Try add read_d into the list.
head -4 reads.bed |intersectBed -a stdin -b ref.bed -s |coverageBed -a stdin -b ref.bed -s
chr1 0 500 gene 0 + 0 500 0 3 100,100,100, 0,200,400, 4 140 500 0.2800000
read_a to read_d pass. read_d has 2 blockes, one is 110~130 while the other is 220~230. Indeed, 110~230 will be included, but the repeat will not be calculated repeatedly. Thus, 30~50, 110~130, 130~180, 180~210, 210~-230, in sum, 140nt will be the anwser.
After adding -split.
awk '{if ($4 == "d") print $0}' reads.bed | intersectBed -a stdin -b ref.bed -s |coverageBed -a stdin -b ref.bed -s -split
chr1 0 500 gene 0 + 0 500 0 3 100,100,100, 0,200,400, 1 30 500 0.0600000
head -3 reads.bed |intersectBed -a stdin -b ref.bed -s |coverageBed -a stdin -b ref.bed -s -split chr1 0 500 gene 0 + 0 500 0 3 100,100,100, 0,200,400, 3 70 500 0.1400000
head -4 reads.bed |intersectBed -a stdin -b ref.bed -s |coverageBed -a stdin -b ref.bed -s -split chr1 0 500 gene 0 + 0 500 0 3 100,100,100, 0,200,400, 4 100 500 0.2000000
NOTE: Thus, coverageBED -split will calculate the repeated region 110~130 (within intron). Read_b is 110~130, and read_e 's 5'half is same.
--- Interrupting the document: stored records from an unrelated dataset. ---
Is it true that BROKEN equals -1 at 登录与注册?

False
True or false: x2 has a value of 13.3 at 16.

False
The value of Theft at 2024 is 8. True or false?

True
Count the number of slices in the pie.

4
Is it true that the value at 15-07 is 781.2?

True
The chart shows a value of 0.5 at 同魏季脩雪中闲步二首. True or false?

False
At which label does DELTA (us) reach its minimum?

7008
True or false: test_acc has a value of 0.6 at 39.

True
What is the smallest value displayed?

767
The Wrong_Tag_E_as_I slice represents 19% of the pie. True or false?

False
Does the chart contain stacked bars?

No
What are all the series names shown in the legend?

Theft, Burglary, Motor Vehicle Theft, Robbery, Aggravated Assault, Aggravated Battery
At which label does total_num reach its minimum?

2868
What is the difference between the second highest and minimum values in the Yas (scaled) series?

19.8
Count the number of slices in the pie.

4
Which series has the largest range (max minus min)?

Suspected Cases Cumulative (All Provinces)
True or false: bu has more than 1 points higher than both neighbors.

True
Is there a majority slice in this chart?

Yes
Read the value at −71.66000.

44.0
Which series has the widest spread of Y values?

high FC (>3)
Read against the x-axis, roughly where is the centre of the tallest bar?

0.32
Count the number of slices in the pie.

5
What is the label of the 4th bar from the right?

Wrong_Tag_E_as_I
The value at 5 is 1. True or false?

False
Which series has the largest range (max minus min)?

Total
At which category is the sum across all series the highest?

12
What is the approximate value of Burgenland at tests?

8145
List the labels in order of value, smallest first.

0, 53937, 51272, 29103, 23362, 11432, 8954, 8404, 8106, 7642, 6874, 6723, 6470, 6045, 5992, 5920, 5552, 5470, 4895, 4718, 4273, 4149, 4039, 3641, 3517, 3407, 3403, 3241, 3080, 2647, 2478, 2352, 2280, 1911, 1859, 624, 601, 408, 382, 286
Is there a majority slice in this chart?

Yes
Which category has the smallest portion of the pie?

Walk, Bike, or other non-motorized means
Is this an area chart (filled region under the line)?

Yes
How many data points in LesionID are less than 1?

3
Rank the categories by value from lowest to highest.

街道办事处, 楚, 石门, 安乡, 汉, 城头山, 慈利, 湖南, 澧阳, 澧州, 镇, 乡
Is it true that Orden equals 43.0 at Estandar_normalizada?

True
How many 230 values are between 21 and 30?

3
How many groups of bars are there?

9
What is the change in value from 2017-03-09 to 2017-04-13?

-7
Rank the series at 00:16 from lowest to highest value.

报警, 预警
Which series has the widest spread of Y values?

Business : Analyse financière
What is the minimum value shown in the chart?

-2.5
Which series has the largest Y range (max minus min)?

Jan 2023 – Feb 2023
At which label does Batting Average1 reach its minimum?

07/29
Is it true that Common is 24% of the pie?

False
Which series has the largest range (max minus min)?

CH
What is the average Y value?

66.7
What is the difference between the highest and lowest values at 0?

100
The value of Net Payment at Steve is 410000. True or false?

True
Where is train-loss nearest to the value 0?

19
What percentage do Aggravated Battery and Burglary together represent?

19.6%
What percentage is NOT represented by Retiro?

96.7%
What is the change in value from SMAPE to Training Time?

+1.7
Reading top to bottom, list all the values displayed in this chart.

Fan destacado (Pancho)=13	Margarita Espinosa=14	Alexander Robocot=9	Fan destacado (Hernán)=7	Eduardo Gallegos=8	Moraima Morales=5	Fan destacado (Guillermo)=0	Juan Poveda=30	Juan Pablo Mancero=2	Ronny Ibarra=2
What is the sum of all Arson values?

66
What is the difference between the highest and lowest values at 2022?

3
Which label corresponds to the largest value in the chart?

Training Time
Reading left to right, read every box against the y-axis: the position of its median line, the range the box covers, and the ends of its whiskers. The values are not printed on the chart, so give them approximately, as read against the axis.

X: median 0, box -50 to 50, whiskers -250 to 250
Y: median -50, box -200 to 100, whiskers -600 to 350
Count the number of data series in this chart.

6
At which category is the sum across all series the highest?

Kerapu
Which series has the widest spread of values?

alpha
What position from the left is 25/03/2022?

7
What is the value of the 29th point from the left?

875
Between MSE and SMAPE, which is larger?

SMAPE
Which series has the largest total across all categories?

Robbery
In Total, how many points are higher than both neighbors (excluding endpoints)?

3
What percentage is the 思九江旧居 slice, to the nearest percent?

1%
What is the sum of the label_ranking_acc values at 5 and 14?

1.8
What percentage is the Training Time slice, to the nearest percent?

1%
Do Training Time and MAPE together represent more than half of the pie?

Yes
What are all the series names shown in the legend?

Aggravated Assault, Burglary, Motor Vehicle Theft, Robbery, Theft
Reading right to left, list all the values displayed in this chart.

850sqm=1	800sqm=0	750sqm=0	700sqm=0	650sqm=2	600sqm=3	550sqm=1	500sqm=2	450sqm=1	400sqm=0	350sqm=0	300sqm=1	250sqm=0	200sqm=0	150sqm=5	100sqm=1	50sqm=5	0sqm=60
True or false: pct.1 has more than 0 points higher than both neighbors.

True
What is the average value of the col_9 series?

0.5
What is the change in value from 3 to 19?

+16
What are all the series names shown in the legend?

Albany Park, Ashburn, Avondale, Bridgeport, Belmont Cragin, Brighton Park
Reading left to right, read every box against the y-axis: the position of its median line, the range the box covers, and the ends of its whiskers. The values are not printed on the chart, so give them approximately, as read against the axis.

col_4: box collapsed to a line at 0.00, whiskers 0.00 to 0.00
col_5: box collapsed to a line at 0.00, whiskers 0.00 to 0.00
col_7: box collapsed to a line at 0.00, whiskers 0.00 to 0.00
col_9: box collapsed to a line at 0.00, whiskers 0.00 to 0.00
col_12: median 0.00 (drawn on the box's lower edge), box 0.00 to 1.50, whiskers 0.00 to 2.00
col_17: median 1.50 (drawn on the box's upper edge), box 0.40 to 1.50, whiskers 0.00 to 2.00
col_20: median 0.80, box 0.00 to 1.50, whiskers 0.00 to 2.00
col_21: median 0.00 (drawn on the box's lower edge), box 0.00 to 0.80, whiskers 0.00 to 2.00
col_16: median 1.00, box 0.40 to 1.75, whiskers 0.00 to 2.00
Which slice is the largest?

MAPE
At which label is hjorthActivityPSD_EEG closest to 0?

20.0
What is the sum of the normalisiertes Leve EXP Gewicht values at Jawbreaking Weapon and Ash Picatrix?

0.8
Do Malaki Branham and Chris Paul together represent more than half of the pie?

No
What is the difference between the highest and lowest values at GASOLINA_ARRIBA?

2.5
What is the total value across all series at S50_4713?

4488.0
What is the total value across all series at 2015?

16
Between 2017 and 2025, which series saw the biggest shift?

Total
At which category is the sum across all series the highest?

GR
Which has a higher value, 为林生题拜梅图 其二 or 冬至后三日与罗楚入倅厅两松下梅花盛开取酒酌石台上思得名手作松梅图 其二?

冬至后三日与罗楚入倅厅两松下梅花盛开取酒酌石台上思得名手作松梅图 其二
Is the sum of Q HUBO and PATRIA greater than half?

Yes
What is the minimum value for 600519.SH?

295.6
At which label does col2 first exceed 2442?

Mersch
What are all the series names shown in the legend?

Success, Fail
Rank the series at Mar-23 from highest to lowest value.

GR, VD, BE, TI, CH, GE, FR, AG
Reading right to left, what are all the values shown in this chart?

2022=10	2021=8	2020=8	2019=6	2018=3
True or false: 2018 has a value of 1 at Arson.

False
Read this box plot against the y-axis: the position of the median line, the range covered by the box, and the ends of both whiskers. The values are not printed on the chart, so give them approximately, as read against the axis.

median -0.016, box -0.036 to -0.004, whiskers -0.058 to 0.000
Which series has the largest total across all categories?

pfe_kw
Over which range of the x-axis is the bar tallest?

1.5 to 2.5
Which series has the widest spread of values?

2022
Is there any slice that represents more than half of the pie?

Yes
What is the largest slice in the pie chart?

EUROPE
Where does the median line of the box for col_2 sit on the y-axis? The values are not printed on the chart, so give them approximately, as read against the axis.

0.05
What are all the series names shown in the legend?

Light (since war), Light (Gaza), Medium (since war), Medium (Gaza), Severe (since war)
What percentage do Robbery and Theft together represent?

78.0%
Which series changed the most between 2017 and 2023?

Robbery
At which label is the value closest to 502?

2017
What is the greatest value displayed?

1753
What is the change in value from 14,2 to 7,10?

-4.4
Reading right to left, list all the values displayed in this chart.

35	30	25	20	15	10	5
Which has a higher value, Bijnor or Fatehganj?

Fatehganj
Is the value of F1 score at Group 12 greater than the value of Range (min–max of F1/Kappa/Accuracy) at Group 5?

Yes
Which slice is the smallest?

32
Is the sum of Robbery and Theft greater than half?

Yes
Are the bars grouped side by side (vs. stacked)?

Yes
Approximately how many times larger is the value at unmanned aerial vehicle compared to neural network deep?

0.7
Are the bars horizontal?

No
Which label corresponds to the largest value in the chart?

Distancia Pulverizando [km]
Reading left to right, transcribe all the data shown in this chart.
This bug-like result probably is due to the 5'half of read_d will NOT be produced in the real RNA-seq experiments.
NOTE: intron repeat will calculated twice, but the exon repeat will NOT.
head -5 reads.bed |intersectBed -a stdin -b ref.bed -s |coverageBed -a stdin -b ref.bed -s -split chr1 0 500 gene 0 + 0 500 0 3 100,100,100, 0,200,400, 5 150 500 0.3000000
The 220~230 region is covered by read_d and read_e twice. if this region is calculated twice, the answer will be 160, but it is 150 because 220~230 is calculated only once.